See how the predictor selection varies when we use "analogous" workflows with vs. without population scaling (based on the example for step_population_scaling):

     library(epiprocess)
#> 
#> Attaching package: 'epiprocess'
#> The following object is masked from 'package:stats':
#> 
#>     filter
     library(epipredict)
#> Loading required package: parsnip
     jhu <- epiprocess::jhu_csse_daily_subset %>%
       dplyr::filter(time_value > "2021-11-01", geo_value %in% c("ca", "ny")) %>%
       dplyr::select(geo_value, time_value, cases)

     pop_data = data.frame(states = c("ca", "ny"), value = c(20000, 30000))

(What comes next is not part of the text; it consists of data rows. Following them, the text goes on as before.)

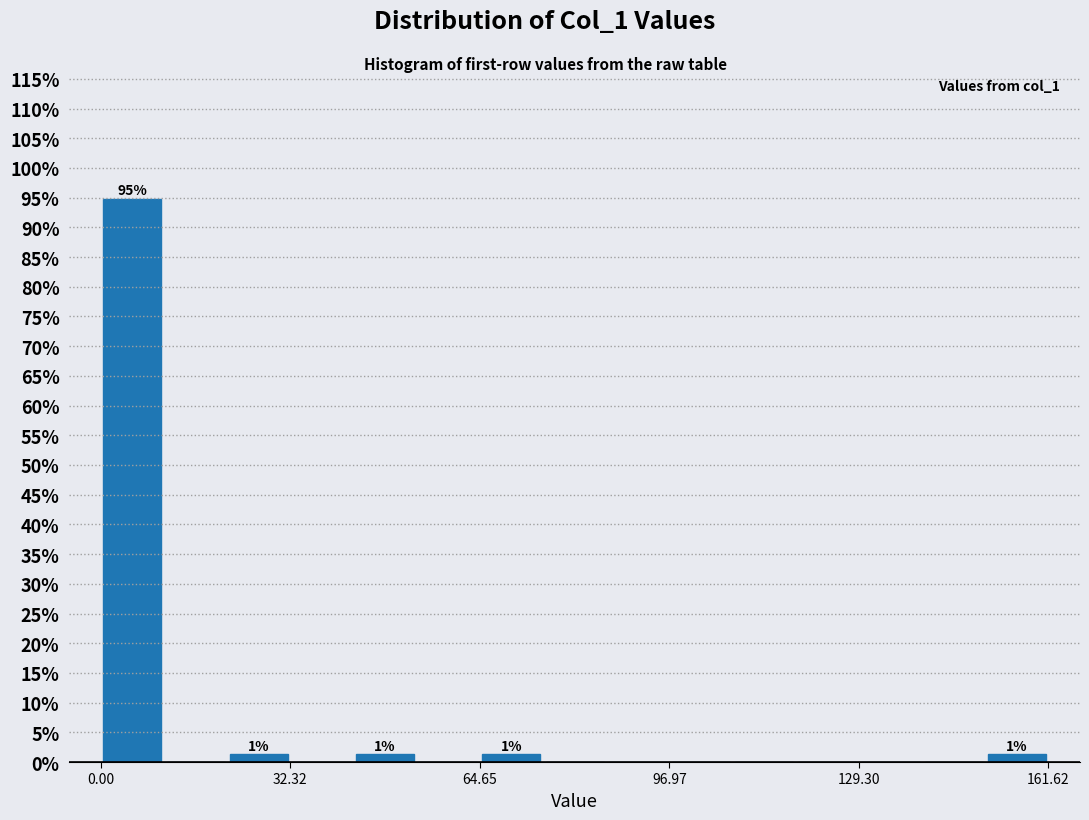

Around what value on the x-axis is the tallest bar? Give the approximate position of its centre, as read against the axis.

5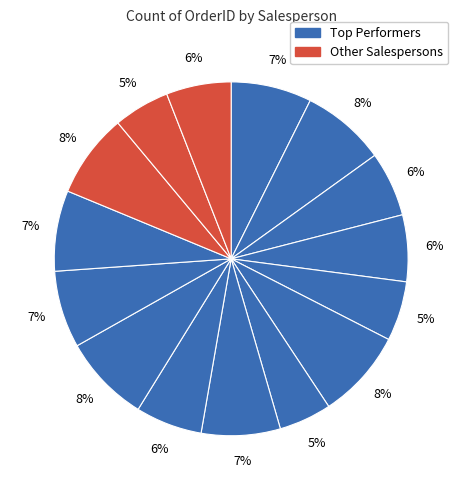

How many segments does this pie chart have?

15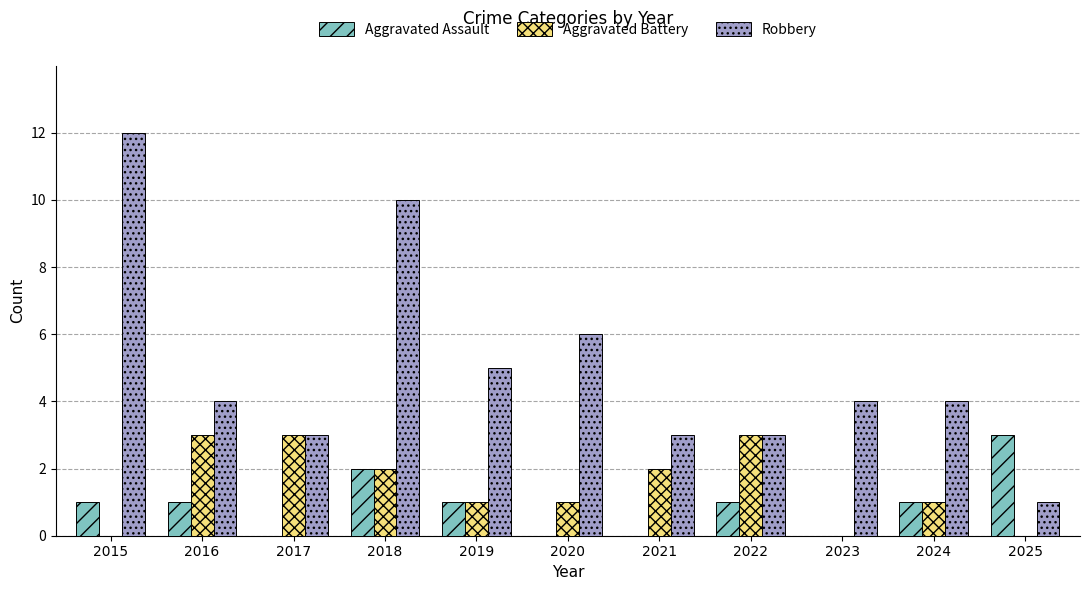

What is the highest value of the Robbery series?

12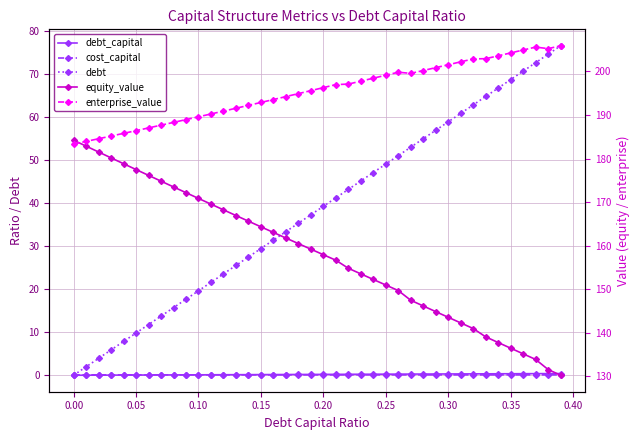

How many cost_capital values are between 0 and 1?

40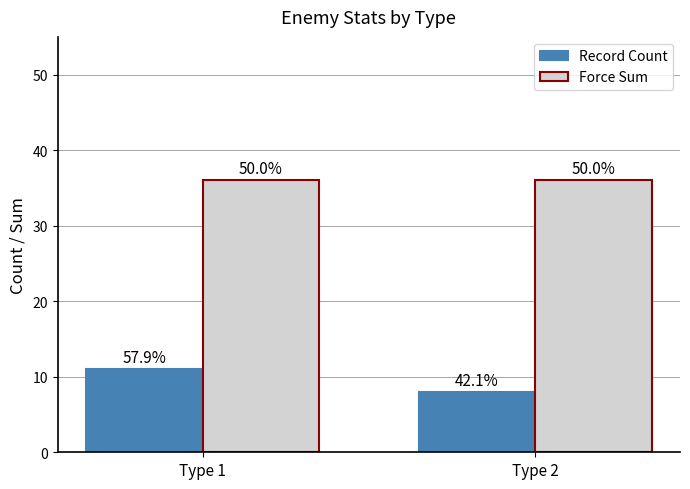

What is the approximate value of Record Count at Type 2?

8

     r <- epi_recipe(jhu) %>%
       step_population_scaling(df = pop_data,
                               df_pop_col = "value",
                               by = c("geo_value" = "states"),
                               cases, suffix = "_scaled") %>%
       step_epi_lag(cases_scaled, lag = c(7, 14)) %>%
       step_epi_ahead(cases_scaled, ahead = 7, role = "outcome") %>%
       step_epi_naomit()

     f <- frosting() %>%
       layer_predict() %>%
       layer_threshold(.pred) %>%
       layer_naomit(.pred) %>%
       layer_population_scaling(.pred, df = pop_data,
                                by =  c("geo_value" = "states"),
                                df_pop_col = "value")

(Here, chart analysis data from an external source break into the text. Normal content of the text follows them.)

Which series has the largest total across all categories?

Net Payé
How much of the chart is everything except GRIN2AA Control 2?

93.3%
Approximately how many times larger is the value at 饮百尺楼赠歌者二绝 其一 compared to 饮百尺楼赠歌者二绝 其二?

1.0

     wf <- epi_workflow(r, parsnip::linear_reg()) %>%
       fit(jhu) %>%
       add_frosting(f)

names(coef(extract_fit_engine(wf)))
#> [1] "(Intercept)"         "cases_scaled"        "lag_7_cases_scaled" 
#> [4] "lag_14_cases_scaled"

     r2 <- epi_recipe(jhu) %>%
       step_epi_lag(cases, lag = c(7, 14)) %>%
       step_epi_ahead(cases, ahead = 7, role = "outcome") %>%
       step_epi_naomit()

     f2 <- frosting() %>%
       layer_predict() %>%
       layer_threshold(.pred) %>%
       layer_naomit(.pred)

     wf2 <- epi_workflow(r2, parsnip::linear_reg()) %>%
       fit(jhu) %>%
       add_frosting(f2)

names(coef(extract_fit_engine(wf2)))
#> [1] "(Intercept)"  "lag_7_cases"  "lag_14_cases"

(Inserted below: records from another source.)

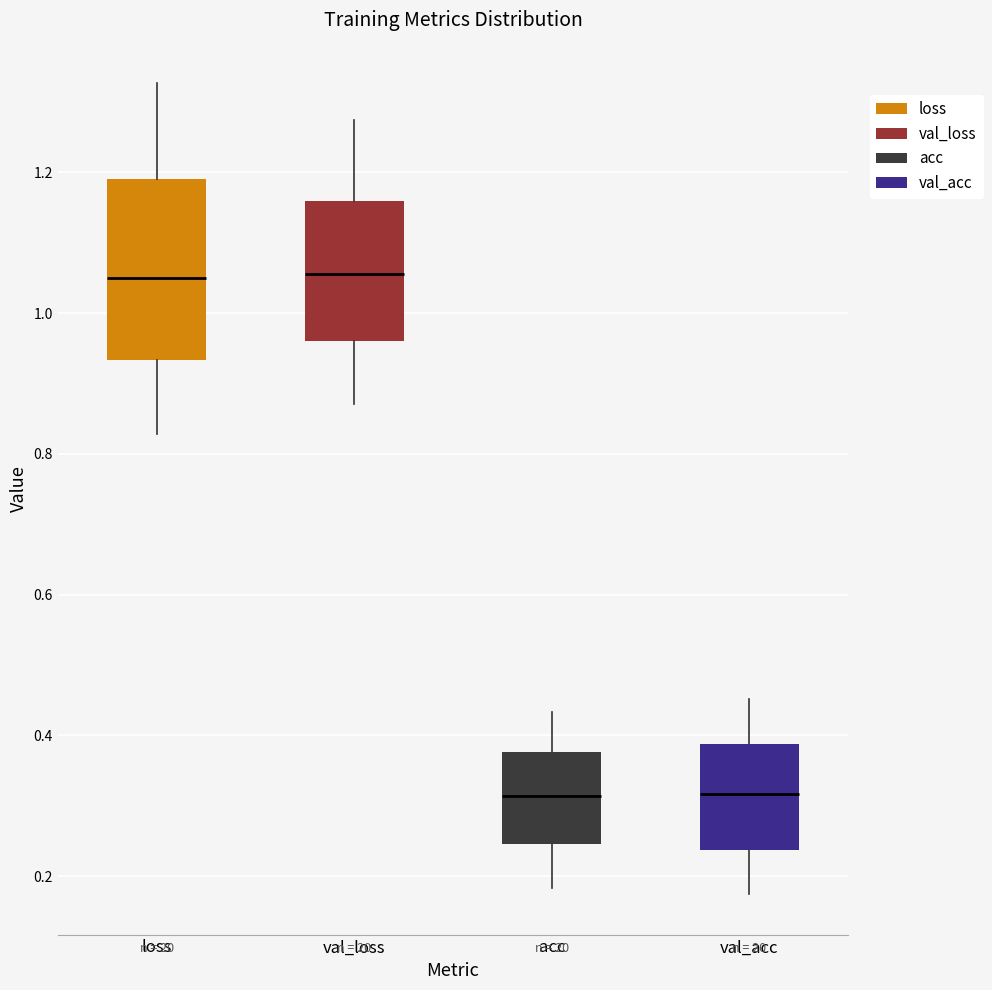

Where does the median line of the box for val_loss sit on the y-axis? The values are not printed on the chart, so give them approximately, as read against the axis.

1.06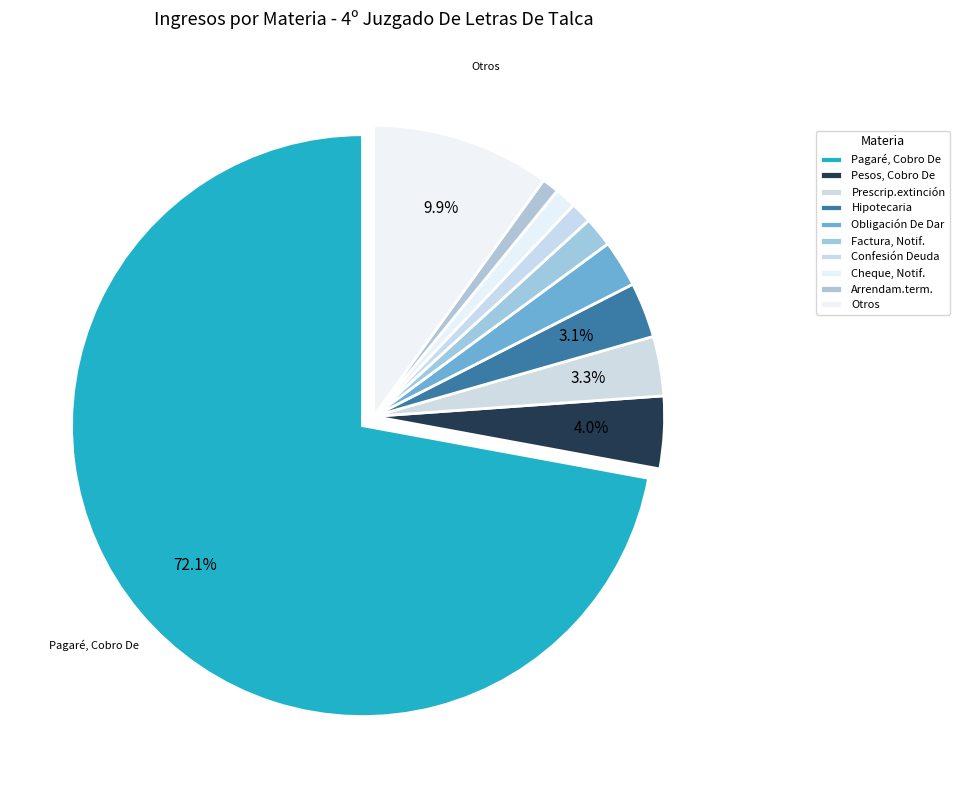

How many segments does this pie chart have?

10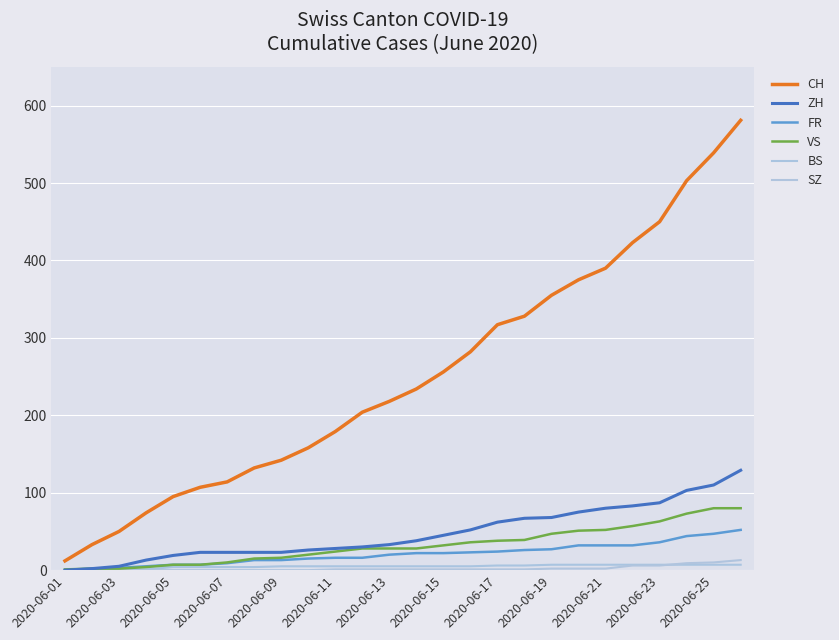

How many lines are shown in the chart?

6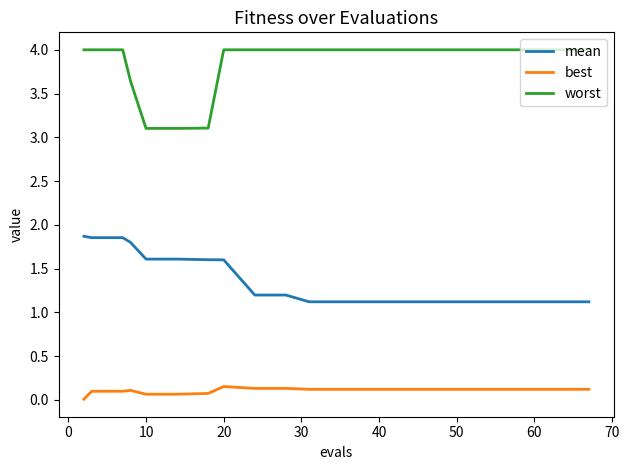

Which series has the largest total across all categories?

worst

Created on 2023-04-07 by the reprex package (v2.0.1)

In this case, the workflow with scaling has a lag-0 predictor, while the one without does not. If, instead, we were to use lag = c(0, 7, 14), then both versions would have a lag-0 predictor, but the one with scaling would have two copies of it, and might cause issues for some engines.

brookslogan commented 1 year ago

While it generally makes sense for steps to add the columns they create as predictors (which is what I'm guessing happens in step_population_scaling), I'm not sure if it makes sense here, because population scaling is so transformative that maybe it needs to be treated as "the new raw data" / raw data columns rather than immediately as predictors. (While there might be some cases where this isn't desired, like trying to estimate the "effective" population by regressing count data against rate data, I'd guess that those cases are less common, and can be handled by manually adding roles or doing a step_epi_lag(var_scaled, lag=0).)

dajmcdon commented 1 year ago

Agreed. Default step_population_scaling() should NOT create roles by default. I suspect the whole interface could use some cleaning.